There are some people who start out with a passion for what they do and they stick with it their entire careers, but I’m not one of them. I’m one who worked really hard to find a way. Whenever you’re blocked, you find a way.

Have you ever worked in Saskatchewan before?

No. Every single person in Saskatoon, when they learn I just moved here, says, “Oh, are you rejoining your family?” or “Where are you from in the province?” But I say, “No, I really have zero reason to be here except that the city is at a takeoff point.” They look really skeptical. But my first message to Saskatchewan is: “Get over it. People are moving in.”

In this province, they absolutely think [the population influx] is just people coming home and that is enough of a victory for them. But there are people who move to where success is and they don’t need a family reason – they move for opportunity.

So the economic takeoff was a big reason you applied for the job?

For me, yeah. I spent 25 years in Toronto and 25 years in Calgary, and with that experience, there is a nice sense of when a city reaches a tipping point. You just know it’s poised and this province is at that point.

For a business school dean, aren’t you an odd duck academically?

I am. In the U.S., there are a lot of deans of business schools who are colleagues of mine in the field of industrial relations. We have the managerial skills and we are very sensitive to labour relations. A lot of us get involved in being associate deans and helping run places.

It makes a lot of sense, except there is this notion in Canada that to be a dean, you have to come out of finance or economics. In the U.S. there are a lot of us, and in Canada I’m now one of the few.

Has your career in business schools been affected by your specialization?

There is always the worry when you bring people in from labour relations that they might be too radical for a business school. Even if they are just slightly left, they may be too radical. But that’s not the way I managed my career. Within my own discipline I’m very mainstream. I’ve done my whole career in a business school and I have an MBA. I can talk the talk.

Didn’t I read that, at the University of Calgary, you once used deception to spur business students into organizing themselves like union members?

You have to have cojones to walk into a class and know you are deliberately going to aggravate the students. Well, we did it with four classes of 60 students. If you can do that, you can do anything to business students.

So you antagonized them so much, they organized?

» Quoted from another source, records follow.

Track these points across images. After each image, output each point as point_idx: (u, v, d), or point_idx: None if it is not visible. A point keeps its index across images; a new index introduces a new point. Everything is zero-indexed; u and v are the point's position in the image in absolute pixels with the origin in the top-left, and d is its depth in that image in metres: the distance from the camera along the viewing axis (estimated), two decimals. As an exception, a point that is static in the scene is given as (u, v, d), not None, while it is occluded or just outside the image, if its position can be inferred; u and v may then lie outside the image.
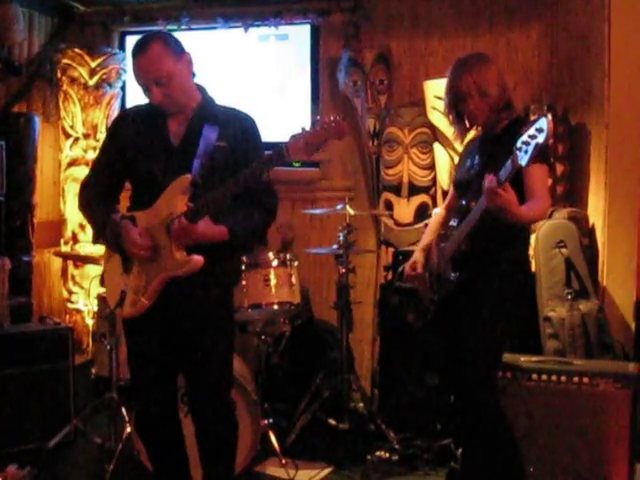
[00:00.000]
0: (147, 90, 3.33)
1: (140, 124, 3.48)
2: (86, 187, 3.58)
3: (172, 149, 3.40)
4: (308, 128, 3.12)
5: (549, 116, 3.14)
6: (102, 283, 3.70)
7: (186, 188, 3.27)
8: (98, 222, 3.47)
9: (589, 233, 5.02)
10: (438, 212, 4.12)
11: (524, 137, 3.09)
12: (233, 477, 3.67)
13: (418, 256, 3.90)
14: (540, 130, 3.08)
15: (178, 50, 3.36)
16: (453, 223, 3.67)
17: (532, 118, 3.19)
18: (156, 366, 3.50)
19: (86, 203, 3.55)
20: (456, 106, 3.69)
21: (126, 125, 3.53)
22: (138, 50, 3.32)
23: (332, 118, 3.10)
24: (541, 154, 3.27)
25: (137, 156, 3.43)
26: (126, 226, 3.31)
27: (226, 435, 3.55)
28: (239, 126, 3.47)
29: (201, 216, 3.21)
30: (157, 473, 3.69)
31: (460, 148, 4.16)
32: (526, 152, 3.08)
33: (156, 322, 3.42)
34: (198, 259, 3.25)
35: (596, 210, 5.02)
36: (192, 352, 3.46)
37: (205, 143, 3.34)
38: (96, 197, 3.52)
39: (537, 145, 3.06)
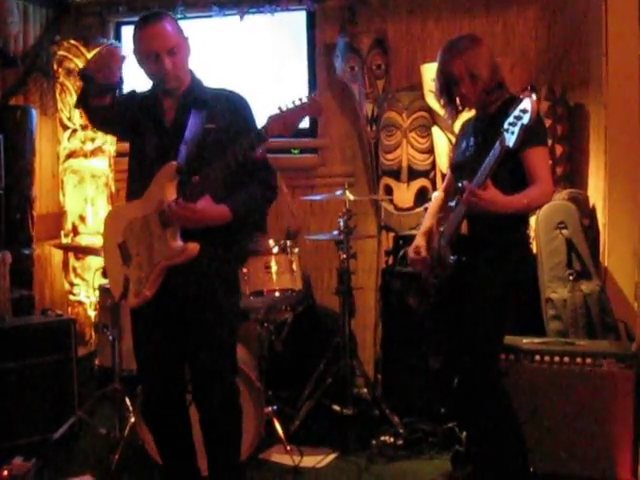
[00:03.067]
0: (157, 58, 3.37)
1: (142, 105, 3.57)
2: None
3: (164, 131, 3.46)
4: (285, 106, 3.19)
5: (533, 96, 3.15)
6: (104, 275, 3.72)
7: (173, 175, 3.31)
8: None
9: (590, 214, 5.02)
10: (437, 195, 4.12)
11: (510, 118, 3.15)
12: (239, 463, 3.68)
13: (420, 240, 3.91)
14: (524, 111, 3.12)
15: (183, 31, 3.48)
16: (451, 203, 3.68)
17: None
18: (163, 354, 3.52)
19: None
20: (448, 89, 3.69)
21: (131, 102, 3.63)
22: (152, 19, 3.40)
23: (308, 96, 3.17)
24: (538, 135, 3.29)
25: (137, 139, 3.53)
26: None
27: (231, 421, 3.56)
28: (228, 106, 3.52)
29: (197, 193, 3.24)
30: (164, 460, 3.70)
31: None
32: (512, 133, 3.13)
33: (162, 310, 3.44)
34: (194, 246, 3.29)
35: (596, 190, 5.01)
36: (195, 337, 3.46)
37: (192, 128, 3.39)
38: None
39: (523, 126, 3.11)
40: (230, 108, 3.51)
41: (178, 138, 3.39)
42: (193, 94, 3.49)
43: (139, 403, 3.70)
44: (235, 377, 3.60)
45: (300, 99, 3.17)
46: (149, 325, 3.50)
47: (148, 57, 3.40)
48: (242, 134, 3.33)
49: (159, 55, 3.36)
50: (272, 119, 3.19)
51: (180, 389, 3.63)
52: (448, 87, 3.68)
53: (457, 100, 3.70)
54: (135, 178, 3.55)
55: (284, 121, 3.18)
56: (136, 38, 3.45)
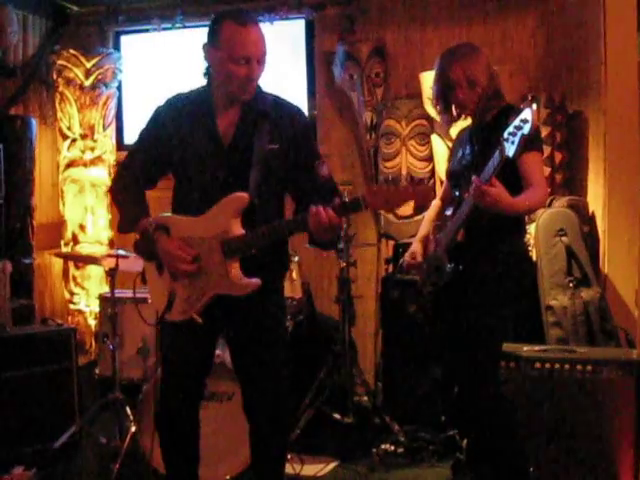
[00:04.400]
0: (248, 62, 3.15)
1: (186, 113, 3.32)
2: (122, 170, 3.49)
3: (222, 148, 3.28)
4: (390, 182, 3.07)
5: (534, 106, 3.16)
6: (143, 280, 3.58)
7: (242, 208, 3.16)
8: (128, 216, 3.37)
9: (589, 221, 5.02)
10: (434, 203, 4.13)
11: (510, 128, 3.15)
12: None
13: (417, 247, 3.92)
14: (525, 121, 3.12)
15: None
16: (448, 212, 3.69)
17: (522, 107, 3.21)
18: (192, 363, 3.46)
19: (118, 188, 3.45)
20: (445, 96, 3.70)
21: (171, 113, 3.36)
22: (251, 20, 3.18)
23: (422, 183, 3.05)
24: (533, 142, 3.31)
25: (183, 151, 3.32)
26: (161, 239, 3.23)
27: (283, 444, 3.58)
28: (289, 121, 3.35)
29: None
30: (168, 467, 3.62)
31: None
32: (513, 143, 3.13)
33: (202, 327, 3.31)
34: (256, 283, 3.18)
35: (596, 197, 5.01)
36: (253, 365, 3.42)
37: (260, 147, 3.22)
38: (131, 186, 3.40)
39: (523, 136, 3.12)
40: (290, 124, 3.33)
41: (241, 158, 3.23)
42: (256, 106, 3.29)
43: (156, 405, 3.66)
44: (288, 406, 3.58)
45: (416, 184, 3.04)
46: (183, 333, 3.36)
47: (238, 59, 3.14)
48: (303, 162, 3.26)
49: (251, 60, 3.15)
50: (375, 192, 3.00)
51: (198, 399, 3.57)
52: (445, 94, 3.69)
53: (454, 107, 3.71)
54: (185, 192, 3.36)
55: (386, 198, 2.98)
56: (227, 34, 3.16)
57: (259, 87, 3.33)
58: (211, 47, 3.23)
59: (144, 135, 3.45)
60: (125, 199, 3.41)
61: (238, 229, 3.17)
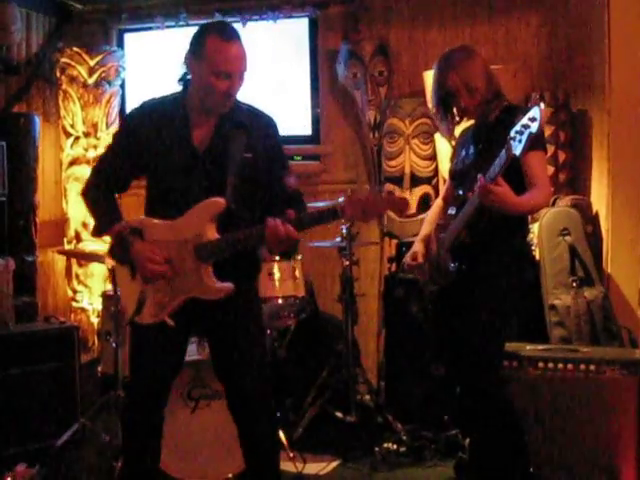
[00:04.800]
0: (228, 78, 3.17)
1: (159, 120, 3.33)
2: (95, 174, 3.50)
3: (196, 156, 3.29)
4: (368, 191, 3.06)
5: (542, 105, 3.17)
6: (114, 284, 3.60)
7: (219, 213, 3.18)
8: (102, 220, 3.39)
9: (593, 220, 5.01)
10: (436, 202, 4.13)
11: (517, 127, 3.14)
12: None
13: (418, 246, 3.91)
14: (533, 119, 3.11)
15: None
16: (451, 212, 3.68)
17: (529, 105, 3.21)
18: (161, 366, 3.43)
19: (91, 193, 3.46)
20: (445, 103, 3.70)
21: (144, 119, 3.36)
22: (235, 36, 3.20)
23: (398, 194, 3.06)
24: (536, 141, 3.30)
25: (156, 157, 3.32)
26: (135, 243, 3.23)
27: (271, 442, 3.55)
28: (264, 132, 3.37)
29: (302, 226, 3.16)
30: (127, 462, 3.56)
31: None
32: (520, 141, 3.12)
33: (173, 330, 3.32)
34: (229, 287, 3.20)
35: (599, 197, 5.01)
36: (231, 363, 3.42)
37: (235, 156, 3.24)
38: (103, 189, 3.42)
39: (530, 134, 3.10)
40: (264, 135, 3.36)
41: (216, 166, 3.25)
42: (232, 117, 3.31)
43: (122, 408, 3.63)
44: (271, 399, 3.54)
45: (390, 193, 3.04)
46: (153, 335, 3.35)
47: (220, 74, 3.16)
48: (272, 169, 3.31)
49: (232, 76, 3.18)
50: (351, 202, 3.03)
51: (164, 402, 3.51)
52: (445, 101, 3.69)
53: (456, 112, 3.70)
54: (159, 197, 3.36)
55: (364, 208, 3.01)
56: (210, 47, 3.17)
57: (236, 99, 3.35)
58: (194, 58, 3.25)
59: (116, 140, 3.51)
60: (98, 203, 3.44)
61: (213, 234, 3.19)
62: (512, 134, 3.14)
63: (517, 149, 3.12)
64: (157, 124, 3.32)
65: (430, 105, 5.51)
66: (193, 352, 4.26)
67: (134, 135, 3.36)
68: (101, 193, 3.42)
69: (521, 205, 3.37)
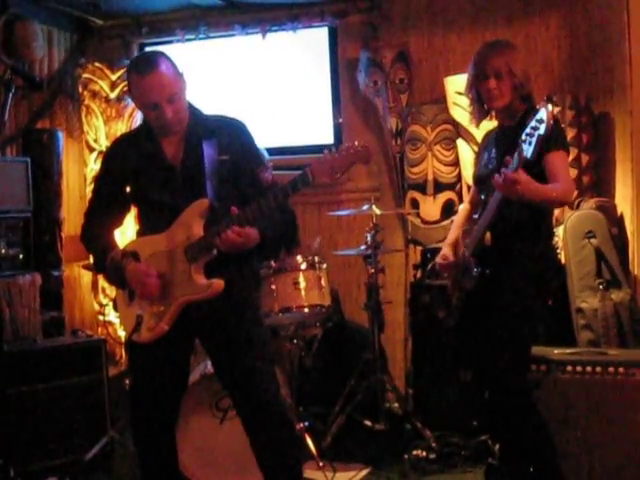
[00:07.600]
0: (156, 108, 3.26)
1: (134, 149, 3.45)
2: (87, 218, 3.64)
3: (174, 171, 3.38)
4: (332, 150, 3.09)
5: (549, 106, 3.15)
6: (116, 308, 3.67)
7: (204, 212, 3.27)
8: (98, 258, 3.56)
9: (618, 222, 4.99)
10: (463, 207, 4.13)
11: (527, 129, 3.16)
12: None
13: (447, 250, 3.92)
14: (540, 121, 3.13)
15: (178, 68, 3.40)
16: (476, 216, 3.68)
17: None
18: (164, 390, 3.44)
19: (87, 235, 3.61)
20: (478, 84, 3.67)
21: (120, 152, 3.53)
22: (149, 68, 3.26)
23: (357, 143, 3.08)
24: (555, 140, 3.30)
25: (138, 182, 3.44)
26: (128, 265, 3.33)
27: (291, 456, 3.51)
28: (234, 135, 3.46)
29: (248, 223, 3.19)
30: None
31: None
32: (530, 144, 3.14)
33: (171, 343, 3.36)
34: (219, 283, 3.25)
35: (624, 199, 4.99)
36: (234, 374, 3.42)
37: (210, 161, 3.33)
38: (97, 228, 3.56)
39: (539, 136, 3.12)
40: (235, 136, 3.45)
41: (192, 174, 3.34)
42: (198, 127, 3.40)
43: (131, 427, 3.64)
44: (282, 401, 3.56)
45: (350, 145, 3.09)
46: (154, 354, 3.37)
47: (147, 106, 3.31)
48: (251, 165, 3.38)
49: (158, 105, 3.26)
50: (319, 162, 3.08)
51: (174, 422, 3.54)
52: (481, 81, 3.65)
53: (486, 98, 3.67)
54: (149, 216, 3.48)
55: (331, 166, 3.06)
56: (132, 86, 3.34)
57: (198, 110, 3.48)
58: (129, 96, 3.48)
59: (99, 181, 3.69)
60: (92, 244, 3.60)
61: (199, 231, 3.27)
62: (523, 137, 3.17)
63: (528, 152, 3.14)
64: (130, 152, 3.46)
65: (451, 111, 5.58)
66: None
67: (113, 169, 3.53)
68: (95, 234, 3.57)
69: (544, 192, 3.35)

Yes, but without being nasty. I was really apologetic that their professor had been suspended but, unfortunately, I’d taken over the class and we’d all have to live with it. And I’d changed the course outline. “You are going to have to suck it up, because I have to mop it up,” I said. I rehearsed it so it was a combination of being totally compassionate and patronizing as hell. That combination was so aggravating to them. “Let me explain to you why I can’t listen to you any more,” I said.